HONG KONG - HSBC Holdings PLC is in talks to sell its US card and retail services unit as it pares North American operations to focus on faster-growing emerging markets and retail banking in the United Kingdom.
“These discussions are ongoing and no decision has yet been made to proceed with any transaction,’’ the London bank said in a filing yesterday. Capital One Financial Corp. is in advanced talks to purchase the credit card portfolio, a person familiar with the discussions said yesterday.
The negotiations follow HSBC’s agreement on July 31 to sell almost half its US outlets for about $1 billion amid a drop in the value of assets acquired when it bought a subprime lender in 2003. Europe’s largest bank plans to eliminate 30,000 jobs by the end of 2013 to curtail expenses.
“The disposal of assets will be positive for HSBC,’’ Sandy Mehta, chief executive for Hong Kong-based Value Investment Principals Ltd., said yesterday in a phone interview. “HSBC is in a good position that it is not a forced seller. It is well capitalized so it can take the time. It’s not distressed.’’

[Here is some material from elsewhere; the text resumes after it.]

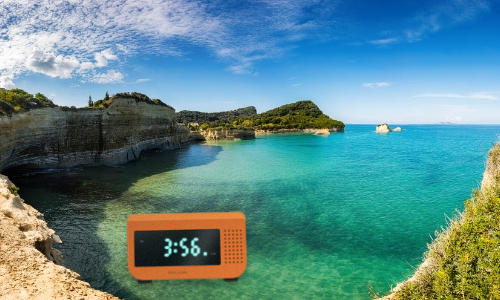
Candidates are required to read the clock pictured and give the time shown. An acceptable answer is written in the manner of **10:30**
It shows **3:56**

The UK bank acquired the credit card unit in 2003 as part of its $15.5 billion purchase of subprime mortgage lender Household International, now known as HSBC Finance. In 2009, HSBC halted consumer finance lending at the unit, which has contributed to about $60 billion of provisions in North America, according to data compiled by Bloomberg.
The card unit holds about $33 billion in customer loans, HSBC said in a May 11 presentation. About $13.6 billion of those were for private label, or store-branded cards, at year end 2010, said David Robertson, publisher of the Nilson Report, a payment-industry trade publication.
The business is profitable and “nonstrategic,’’ and a sale will depend on whether the bank gets a “sensible price,’’ HSBC chief executive Stuart Gulliver, 52, said in the May presentation to investors. The proposed job cuts exclude employees leaving when assets are sold, he said last week.